Beginning at the line containing "(at 268.1654 72.5906))" in the material below and ending at the line containing "(at 208.21 36.49))", return each line exactly and add nothing.

Supplied records:
========

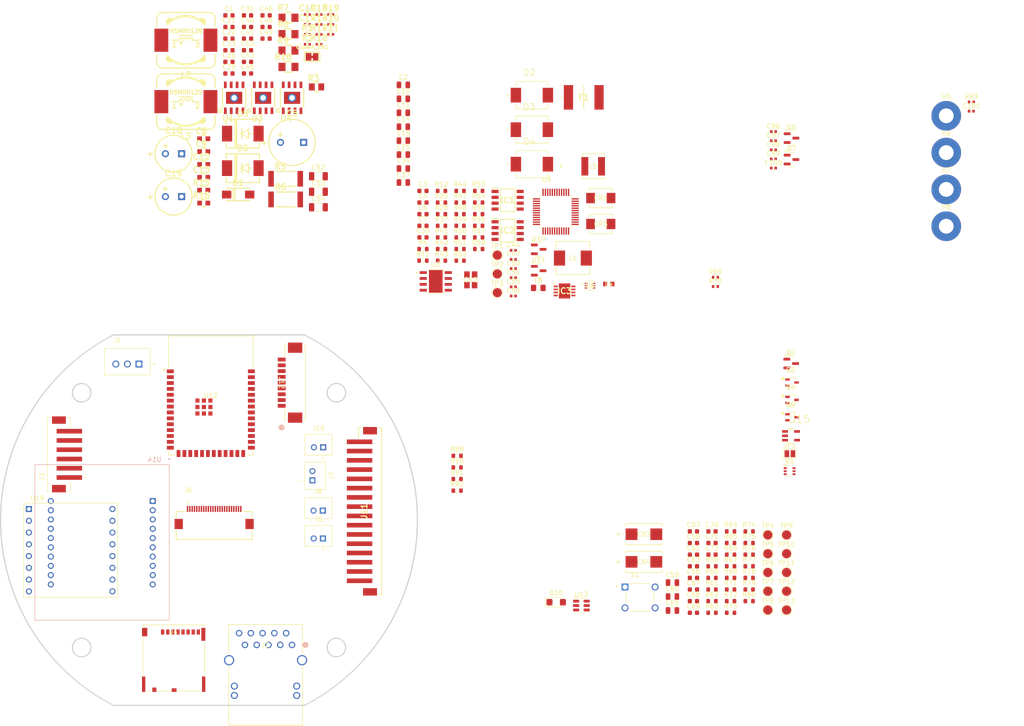
<source format=kicad_pcb>
(kicad_pcb
	(version 20241229)
	(generator "pcbnew")
	(generator_version "9.0")
	(general
		(thickness 1.6)
		(legacy_teardrops no)
	)
	(paper "A4")
	(layers
		(0 "F.Cu" signal)
		(2 "B.Cu" signal)
		(9 "F.Adhes" user "F.Adhesive")
		(11 "B.Adhes" user "B.Adhesive")
		(13 "F.Paste" user)
		(15 "B.Paste" user)
		(5 "F.SilkS" user "F.Silkscreen")
		(7 "B.SilkS" user "B.Silkscreen")
		(1 "F.Mask" user)
		(3 "B.Mask" user)
		(17 "Dwgs.User" user "User.Drawings")
		(19 "Cmts.User" user "User.Comments")
		(21 "Eco1.User" user "User.Eco1")
		(23 "Eco2.User" user "User.Eco2")
		(25 "Edge.Cuts" user)
		(27 "Margin" user)
		(31 "F.CrtYd" user "F.Courtyard")
		(29 "B.CrtYd" user "B.Courtyard")
		(35 "F.Fab" user)
		(33 "B.Fab" user)
		(39 "User.1" user)
		(41 "User.2" user)
		(43 "User.3" user)
		(45 "User.4" user)
	)
	(setup
		(pad_to_mask_clearance 0)
		(allow_soldermask_bridges_in_footprints no)
		(tenting front back)
		(pcbplotparams
			(layerselection 0x00000000_00000000_55555555_5755f5ff)
			(plot_on_all_layers_selection 0x00000000_00000000_00000000_00000000)
			(disableapertmacros no)
			(usegerberextensions no)
			(usegerberattributes yes)
			(usegerberadvancedattributes yes)
			(creategerberjobfile yes)
			(dashed_line_dash_ratio 12.000000)
			(dashed_line_gap_ratio 3.000000)
			(svgprecision 4)
			(plotframeref no)
			(mode 1)
			(useauxorigin no)
			(hpglpennumber 1)
			(hpglpenspeed 20)
			(hpglpendiameter 15.000000)
			(pdf_front_fp_property_popups yes)
			(pdf_back_fp_property_popups yes)
			(pdf_metadata yes)
			(pdf_single_document no)
			(dxfpolygonmode yes)
			(dxfimperialunits yes)
			(dxfusepcbnewfont yes)
			(psnegative no)
			(psa4output no)
			(plot_black_and_white yes)
			(sketchpadsonfab no)
			(plotpadnumbers no)
			(hidednponfab no)
			(sketchdnponfab yes)
			(crossoutdnponfab yes)
			(subtractmaskfromsilk no)
			(outputformat 1)
			(mirror no)
			(drillshape 1)
			(scaleselection 1)
			(outputdirectory "")
		)
	)
	(net 0 "")
	(net 1 "GND")
	(net 2 "/MCU/~{EN_RST}")
	(net 3 "+3V3")
	(net 4 "+3V9")
	(net 5 "/MCU/SETUP")
	(net 6 "+12VDC")
	(net 7 "Net-(C4-Pad1)")
	(net 8 "/MCU/CELL_STATUS")
	(net 9 "/MCU/RX")
	(net 10 "/MCU/TX")
	(net 11 "/MCU/~{RTS}")
	(net 12 "/MCU/~{DTR}")
	(net 13 "/MCU/~{SD_CS}")
	(net 14 "Net-(U2-SW)")
	(net 15 "/MCU/MISO")
	(net 16 "Net-(U2-BOOT)")
	(net 17 "/MCU/SD_DETECT")
	(net 18 "Net-(U2-FB)")
	(net 19 "/MCU/SCK")
	(net 20 "/MCU/MOSI")
	(net 21 "+5VDC")
	(net 22 "+5V")
	(net 23 "/MCU/~{PROG_RST}")
	(net 24 "Net-(U6-SW)")
	(net 25 "/MCU/IO0")
	(net 26 "Net-(U6-BST)")
	(net 27 "Net-(U10-VI)")
	(net 28 "Net-(U14-~{RESET})")
	(net 29 "/MCU/CELL_ON_OFF")
	(net 30 "Net-(U14-ON_OFF)")
	(net 31 "/MCU/LED")
	(net 32 "/MCU/CELL_RST")
	(net 33 "/MCU/~{WD_RESET}")
	(net 34 "/MCU/WD_DONE")
	(net 35 "/MCU/CELL_RTS")
	(net 36 "/MCU/CELL_TX")
	(net 37 "/MCU/CELL_RX")
	(net 38 "/MCU/~{ADC_CS}")
	(net 39 "/MCU/WATER_PULSES")
	(net 40 "/MCU/~{RTD_UP_CS}")
	(net 41 "/MCU/RS485_DI")
	(net 42 "/MCU/~{RTD_DN_CS}")
	(net 43 "/MCU/CELL_CTS")
	(net 44 "/MCU/VMON")
	(net 45 "/MCU/RS485_RO")
	(net 46 "/MCU/~{DRDY_RTD_DN}")
	(net 47 "/MCU/~{DRDY_RTD_UP}")
	(net 48 "/Outputs/CAM.PCLK")
	(net 49 "Net-(C21-Pad1)")
	(net 50 "Net-(U9-XI)")
	(net 51 "/Poe/POE+")
	(net 52 "/Poe/POE-")
	(net 53 "+12VP")
	(net 54 "+12V")
	(net 55 "GNDPWR")
	(net 56 "+3.3VA")
	(net 57 "Net-(D3-PadA)")
	(net 58 "+2V8")
	(net 59 "+1V2")
	(net 60 "+5VP")
	(net 61 "Net-(F1-Pad1)")
	(net 62 "Net-(IC3-IN1)")
	(net 63 "Net-(IC3-IN4)")
	(net 64 "Net-(IC3-IN2)")
	(net 65 "Net-(IC3-IN3)")
	(net 66 "/Poe/TXP")
	(net 67 "/Poe/ACTLED")
	(net 68 "Net-(J2-RD+)")
	(net 69 "Net-(J2-RD-)")
	(net 70 "/Poe/LINKLED")
	(net 71 "Net-(J2-ANODE-Pad13)")
	(net 72 "Net-(J2-TCT)")
	(net 73 "Net-(J2-ANODE-Pad11)")
	(net 74 "Net-(J2-RCT)")
	(net 75 "/Poe/TXN")
	(net 76 "unconnected-(J4-DAT2-Pad1)")
	(net 77 "unconnected-(J4-DAT1-Pad8)")
	(net 78 "unconnected-(J4-DETECT_LEVER-Pad9)")
	(net 79 "Net-(Q2-D)")
	(net 80 "/Outputs/SPK2")
	(net 81 "/Outputs/SPK1")
	(net 82 "Net-(Q6-D)")
	(net 83 "Net-(Q7-D)")
	(net 84 "/Outputs/SPARE1")
	(net 85 "/Outputs/MM_CTS")
	(net 86 "unconnected-(J11-PadMP1)")
	(net 87 "/Outputs/LED2")
	(net 88 "/Outputs/~{MM_RST}")
	(net 89 "/Outputs/MM_RX")
	(net 90 "/Outputs/MM_TX")
	(net 91 "/Outputs/SPARE2")
	(net 92 "/Outputs/MM_RTS")
	(net 93 "/Outputs/LED1")
	(net 94 "unconnected-(J11-PadMP2)")
	(net 95 "/Outputs/LED3")
	(net 96 "unconnected-(J12-Pad5)")
	(net 97 "/Outputs/MM_SOP")
	(net 98 "unconnected-(J12-Pad6)")
	(net 99 "/Outputs/MM_SYNC")
	(net 100 "Net-(Q1A-B1)")
	(net 101 "Net-(Q1B-B2)")
	(net 102 "Net-(Q2-G)")
	(net 103 "Net-(Q3-Pad1)")
	(net 104 "Net-(U14-STATUS)")
	(net 105 "Net-(Q6-G)")
	(net 106 "Net-(Q7-G)")
	(net 107 "PG")
	(net 108 "Net-(U9-XO)")
	(net 109 "Net-(U9-PMODE2)")
	(net 110 "Net-(U9-PMODE1)")
	(net 111 "Net-(U9-PMODE0)")
	(net 112 "Net-(U6-FB)")
	(net 113 "/Poe/EXRES1")
	(net 114 "Net-(U9-RXN)")
	(net 115 "Net-(C54-Pad1)")
	(net 116 "/Poe/RXP")
	(net 117 "/MCU/CAM.SDA")
	(net 118 "/MCU/CAM.SCL")
	(net 119 "Net-(U13-DELAY{slash}M_RST)")
	(net 120 "Net-(U14-DTR)")
	(net 121 "unconnected-(U2-VCC-Pad6)")
	(net 122 "unconnected-(U6-EN-Pad5)")
	(net 123 "/Poe/TOCAP")
	(net 124 "unconnected-(U9-SPDLED-Pad24)")
	(net 125 "unconnected-(U9-DNC-Pad7)")
	(net 126 "unconnected-(U9-DUPLED-Pad26)")
	(net 127 "unconnected-(U9-RSVD6-Pad42)")
	(net 128 "unconnected-(U9-RSVD1-Pad23)")
	(net 129 "unconnected-(U9-RSVD2-Pad38)")
	(net 130 "/Poe/MISO")
	(net 131 "/Poe/1V2")
	(net 132 "/Poe/MOSI")
	(net 133 "/Poe/~{SCSn}")
	(net 134 "unconnected-(U9-VBG-Pad18)")
	(net 135 "unconnected-(U9-RSVD5-Pad41)")
	(net 136 "unconnected-(U9-RSVD4-Pad40)")
	(net 137 "unconnected-(U9-RSVD3-Pad39)")
	(net 138 "/Poe/~{INTn}")
	(net 139 "/Poe/~{RSTn}")
	(net 140 "/Poe/SCLK")
	(net 141 "unconnected-(U12-IO47-Pad24)")
	(net 142 "unconnected-(U12-IO12-Pad20)")
	(net 143 "unconnected-(U12-IO11-Pad19)")
	(net 144 "unconnected-(U12-IO48-Pad25)")
	(net 145 "unconnected-(U12-IO41-Pad34)")
	(net 146 "unconnected-(U12-IO10-Pad18)")
	(net 147 "unconnected-(U12-IO4-Pad4)")
	(net 148 "unconnected-(U12-IO13-Pad21)")
	(net 149 "unconnected-(U12-IO14-Pad22)")
	(net 150 "unconnected-(U12-IO9-Pad17)")
	(net 151 "unconnected-(U13-WAKE-Pad5)")
	(net 152 "unconnected-(U14-USB_N-Pad8)")
	(net 153 "unconnected-(U14-USB_P-Pad7)")
	(net 154 "unconnected-(U14-I2CSDA-Pad17)")
	(net 155 "unconnected-(U14-RING-Pad19)")
	(net 156 "unconnected-(U14-I2CSCL-Pad18)")
	(net 157 "unconnected-(U14-VUSB-Pad6)")
	(net 158 "unconnected-(U19-USB+-Pad14)")
	(net 159 "/Outputs/DF_RX")
	(net 160 "unconnected-(U19-ADKEY2-Pad13)")
	(net 161 "/Outputs/DF_BUSY")
	(net 162 "/Outputs/DF_TX")
	(net 163 "unconnected-(U19-IO1-Pad9)")
	(net 164 "unconnected-(U19-DAC_L-Pad5)")
	(net 165 "unconnected-(U19-DAC_R-Pad4)")
	(net 166 "unconnected-(U19-USB--Pad15)")
	(net 167 "unconnected-(U19-IO2-Pad11)")
	(net 168 "unconnected-(U19-ADKEY1-Pad12)")
	(net 169 "/Outputs/CAM.MCLK")
	(net 170 "/Outputs/CAM.HREF")
	(net 171 "/Outputs/CAM.D9")
	(net 172 "/Outputs/CAM.D5")
	(net 173 "/Outputs/CAM.D4")
	(net 174 "/Outputs/CAM.SCL")
	(net 175 "unconnected-(J6-Pad2)")
	(net 176 "unconnected-(J6-Pad24)")
	(net 177 "/Outputs/CAM.D2")
	(net 178 "/Outputs/CAM.VSYNC")
	(net 179 "/Outputs/CAM.D8")
	(net 180 "unconnected-(J6-Pad1)")
	(net 181 "/Outputs/CAM.RST")
	(net 182 "/Outputs/CAM.PWDN")
	(net 183 "/Outputs/CAM.SDA")
	(net 184 "/Outputs/CAM.D6")
	(net 185 "/Outputs/CAM.D3")
	(net 186 "/Outputs/CAM.D7")
	(net 187 "/Outputs/BUZZ")
	(net 188 "/Outputs/STROBE")
	(net 189 "Net-(C8-Pad1)")
	(net 190 "Net-(C9-Pad1)")
	(net 191 "Net-(D5-K)")
	(net 192 "Net-(C12-Pad2)")
	(net 193 "Net-(D6-K)")
	(net 194 "Net-(C13-Pad2)")
	(net 195 "Net-(U3-FB)")
	(net 196 "Net-(U4-FB)")
	(net 197 "Net-(U1-CLS)")
	(net 198 "Net-(Class4_EN1-Pad1)")
	(net 199 "Net-(U1-DEN)")
	(net 200 "Net-(R7-Pad1)")
	(net 201 "Net-(R10-Pad1)")
	(net 202 "Net-(U3-BS)")
	(net 203 "Net-(U4-BS)")
	(net 204 "Net-(U1-CDB)")
	(net 205 "unconnected-(U1-T2P-Pad7)")
	(net 206 "unconnected-(U3-POK-Pad7)")
	(net 207 "unconnected-(U4-POK-Pad7)")
	(footprint "Capacitor_SMD:C_1206_3216Metric" (layer "F.Cu") (at 166.125 16.55))
	(footprint "B3B-XH-A:JST_B3B-XH-A" (layer "F.Cu") (at 124.8775 56.58))
	(footprint "DFR0299:MODULE_DFR0299" (layer "F.Cu") (at 112.633 97.29))
	(footprint "Resistor_SMD:R_0603_1608Metric" (layer "F.Cu") (at 200.72 32.27))
	(footprint "T495X107M025ATE150:CAPMP7.6X4.3_4.3N_KEM" (layer "F.Cu") (at 236.392191 93.845196))
	(footprint "Capacitor_SMD:C_0603_1608Metric" (layer "F.Cu") (at 247.09 110.8))
	(footprint "Capacitor_SMD:C_0603_1608Metric" (layer "F.Cu") (at 251.1 95.74))
	(footprint "Resistor_SMD:R_0603_1608Metric" (layer "F.Cu") (at 196.07 79.419))
	(footprint "Capacitor_SMD:C_0805_2012Metric" (layer "F.Cu") (at 184.46 17.9))
	(footprint "Capacitor_SMD:C_0402_1005Metric" (layer "F.Cu") (at 208.21 42.4))
	(footprint "Resistor_SMD:R_0603_1608Metric" (layer "F.Cu") (at 259.12 95.74))
	(footprint "74AHC1G08:SOT95P280X140-5N" (layer "F.Cu") (at 268.1654 72.5906))
	(footprint "PDTC114EU_115:SOT65P210X110-3N" (layer "F.Cu") (at 268.37 61.09))
	(footprint "OLIMEX_RLC-FP:R_2512_MM_DWS" (layer "F.Cu") (at 159.05 17.102))
	(footprint "Resistor_SMD:R_0603_1608Metric" (layer "F.Cu") (at 259.12 105.78))
	(footprint "MountingHole:MountingHole_3.2mm_M3_Pad_TopBottom" (layer "F.Cu") (at 301.67 19.4))
	(footprint "LMR33630ADDAR:VREG_LM5017MR_NOPB" (layer "F.Cu") (at 191.455 39.26))
	(footprint "Jumper:SolderJumper-2_P1.3mm_Open_Pad1.0x1.5mm" (layer "F.Cu") (at 267.91 76.46))
	(footprint "Capacitor_SMD:C_0603_1608Metric" (layer "F.Cu") (at 247.09 103.27))
	(footprint "Capacitor_SMD:C_0402_1005Metric" (layer "F.Cu") (at 208.21 36.49))
	(footprint "Capacitor_SMD:C_1206_3216Metric" (layer "F.Cu") (at 166.125 23.25))
	(footprint "OLIMEX_RLC-FP:C_0603_5MIL_DWS" (layer "F.Cu") (at 141.357 14.01))
	(footprint "Capacitor_SMD:C_0402_1005Metric" (layer "F.Cu") (at 307.08 2.5))
	(footprint "Resistor_SMD:R_0603_1608Metric" (layer "F.Cu") (at 251.1 108.29))
	(footprint "Package_TO_SOT_SMD:SOT-23" (layer "F.Cu") (at 268.26 12.95))
	(footprint "Resistor_SMD:R_0603_1608Metric" (layer "F.Cu") (at 196.71 32.27))
	(footprint "TestPoint:TestPoint_Pad_D2.0mm" (layer "F.Cu") (at 267.2 102.1))
	(footprint "TestPoint:TestPoint_Pad_D2.0mm" (layer "F.Cu") (at 204.75 37.64))
	(footprint "NRS5024T2R2NMGJ:IND_NRS5024_TAY" (layer "F.Cu") (at 225.443 14.4079))
	(footprint "OLIMEX_RLC-FP:R_0402_5MIL_DWS" (layer "F.Cu") (at 168.77 -18.3635))
	(footprint "Resistor_SMD:R_0603_1608Metric" (layer "F.Cu") (at 192.7 19.72))
	(footprint "Capacitor_SMD:C_0805_2012Metric" (layer "F.Cu") (at 242.56 107.3))
	(footprint "Capacitor_SMD:C_0805_2012Metric" (layer "F.Cu") (at 184.46 14.89))
	(footprint "Capacitor_SMD:C_0603_1608Metric" (layer "F.Cu") (at 154.825 -15.67))
	(footprint "Resistor_SMD:R_0603_1608Metric"
		(layer "F.Cu")
		(uuid "22d3aa44-0001-48d4-9e88-1e2b6577e696")
		(at 251.1 105.78)
		(descr "Resistor SMD 0603 (1608 Metric), square (rectangular) end terminal, IPC-7351 nominal, (Body size source: IPC-SM-782 page 72, https://www.pcb-3d.com/wordpress/wp-content/uploads/ipc-sm-782a_amendment_1_and_2.pdf), generated with kicad-footprint-generator")
		(tags "resistor")
		(property "Reference" "R61"
			(at 0 -1.43 0)
			(layer "F.SilkS")
			(uuid "4e89d000-578f-4711-b0e2-a8cc48fe95f6")
			(effects
				(font
					(size 1 1)
					(thickness 0.15)
				)
			)
		)
		(property "Value" "10k"
			(at 0 1.43 0)
			(layer "F.Fab")
			(uuid "b5e6446b-4cda-4b6c-bb44-1c5f7bfe38df")
			(effects
				(font
					(size 1 1)
					(thickness 0.15)
				)
			)
		)
		(property "Datasheet" "~"
			(at 0 0 0)
			(layer "F.Fab")
			(hide yes)
			(uuid "251fadff-e871-4214-996b-3f5cda2b6635")
			(effects
				(font
					(size 1.27 1.27)
					(thickness 0.15)
				)
			)
		)
		(property "Description" "Resistor"
			(at 0 0 0)
			(layer "F.Fab")
			(hide yes)
			(uuid "c7b19f8d-dd16-47de-89d2-a22ba674b6fd")
			(effects
				(font
					(size 1.27 1.27)
					(thickness 0.15)
				)
			)
		)
		(property ki_fp_filters "R_*")
		(path "/8c228496-3bff-421c-a499-0957c9434e50/b994d988-20c9-42be-a7db-fa3864bf46da")
		(sheetname "/MCU/")
		(sheetfile "MCU.kicad_sch")
		(attr smd)
		(fp_line
			(start -0.237258 -0.5225)
			(end 0.237258 -0.5225)
			(stroke
				(width 0.12)
				(type solid)
			)
			(layer "F.SilkS")
			(uuid "16594e46-3a83-4fb0-96f1-ebae48cd56e5")
		)
		(fp_line
			(start -0.237258 0.5225)
			(end 0.237258 0.5225)
			(stroke
				(width 0.12)
				(type solid)
			)
			(layer "F.SilkS")
			(uuid "f0b52c1b-e4b7-428c-860b-4f20391039da")
		)
		(fp_line
			(start -1.48 -0.73)
			(end 1.48 -0.73)
			(stroke
				(width 0.05)
				(type solid)
			)
			(layer "F.CrtYd")
			(uuid "5b15c997-af93-4d3b-ab4f-23e0d5646bb3")
		)
		(fp_line
			(start -1.48 0.73)
			(end -1.48 -0.73)
			(stroke
				(width 0.05)
				(type solid)
			)
			(layer "F.CrtYd")
			(uuid "045d9ed6-5b6e-4fde-8f14-f86156455a39")
		)
		(fp_line
			(start 1.48 -0.73)
			(end 1.48 0.73)
			(stroke
				(width 0.05)
				(type solid)
			)
			(layer "F.CrtYd")
			(uuid "0609c088-305e-4991-ab31-925581b5b5df")
		)
		(fp_line
			(start 1.48 0.73)
			(end -1.48 0.73)
			(stroke
				(width 0.05)
				(type solid)
			)
			(layer "F.CrtYd")
			(uuid "e7e88ad6-bc64-45da-9fb1-71adaa20e53e")
		)
		(fp_line
			(start -0.8 -0.4125)
			(end 0.8 -0.4125)
			(stroke
				(width 0.1)
				(type solid)
			)
			(layer "F.Fab")
			(uuid "1188319a-d6cb-4930-88f8-35166991d475")
		)
		(fp_line
			(start -0.8 0.4125)
			(end -0.8 -0.4125)
			(stroke
				(width 0.1)
				(type solid)
			)
			(layer "F.Fab")
			(uuid "27cb9ac2-fe44-4a6d-84a2-f692af4bdc6d")
		)
		(fp_line
			(start 0.8 -0.4125)
			(end 0.8 0.4125)
			(stroke
				(width 0.1)
				(type solid)
			)
			(layer "F.Fab")
			(uuid "53785410-e1e7-4633-aab4-fdbc4c6468ae")
		)
		(fp_line
			(start 0.8 0.4125)
			(end -0.8 0.4125)
			(stroke
				(width 0.1)
				(type solid)
			)
			(layer "F.Fab")
			(uuid "b5eb108f-7628-46f8-bc8a-1c0641476211")
		)
		(fp_text user "${REFERENCE}"
			(at 0 0 0)
			(layer "F.Fab")
			(uuid "847318b8-5e47-41b4-ac99-2ab82f3aef53")
			(effects
				(font
					(size 0.4 0.4)
					(thickness 0.06)
				)
			)
		)
		(pad "1" smd roundrect
			(at -0.825 0)
			(size 0.8 0.95)
			(layers "F.Cu" "F.Mask" "F.Paste")
			(roundrect_rratio 0.25)
			(net 3 "+3V3")
			(pintype "passive")
			(uuid "44957933-02ac-4864-8302-75c7f5f61712")
		)
		(pad "2" smd roundrect
			(at 0.825 0)
			(size 0.8 0.95)
			(layers "F.Cu" "F.Mask" "F.Paste")
			(roundrect_rratio 0.25)
			(net 20 "/MCU/MOSI")
			(pintype "passive")
			(uuid "15dc5240-5f58-4569-b7ef-1e59f2891d99")
		)
		(embedded_fonts no)
		(model "${KICAD9_3DMODEL_DIR}/Resistor_SMD.3dshape
... [911767 chars truncated]
</source>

========

Answer box:
	(footprint "74AHC1G08:SOT95P280X140-5N" (layer "F.Cu") (at 268.1654 72.5906))
	(footprint "PDTC114EU_115:SOT65P210X110-3N" (layer "F.Cu") (at 268.37 61.09))
	(footprint "OLIMEX_RLC-FP:R_2512_MM_DWS" (layer "F.Cu") (at 159.05 17.102))
	(footprint "Resistor_SMD:R_0603_1608Metric" (layer "F.Cu") (at 259.12 105.78))
	(footprint "MountingHole:MountingHole_3.2mm_M3_Pad_TopBottom" (layer "F.Cu") (at 301.67 19.4))
	(footprint "LMR33630ADDAR:VREG_LM5017MR_NOPB" (layer "F.Cu") (at 191.455 39.26))
	(footprint "Jumper:SolderJumper-2_P1.3mm_Open_Pad1.0x1.5mm" (layer "F.Cu") (at 267.91 76.46))
	(footprint "Capacitor_SMD:C_0603_1608Metric" (layer "F.Cu") (at 247.09 103.27))
	(footprint "Capacitor_SMD:C_0402_1005Metric" (layer "F.Cu") (at 208.21 36.49))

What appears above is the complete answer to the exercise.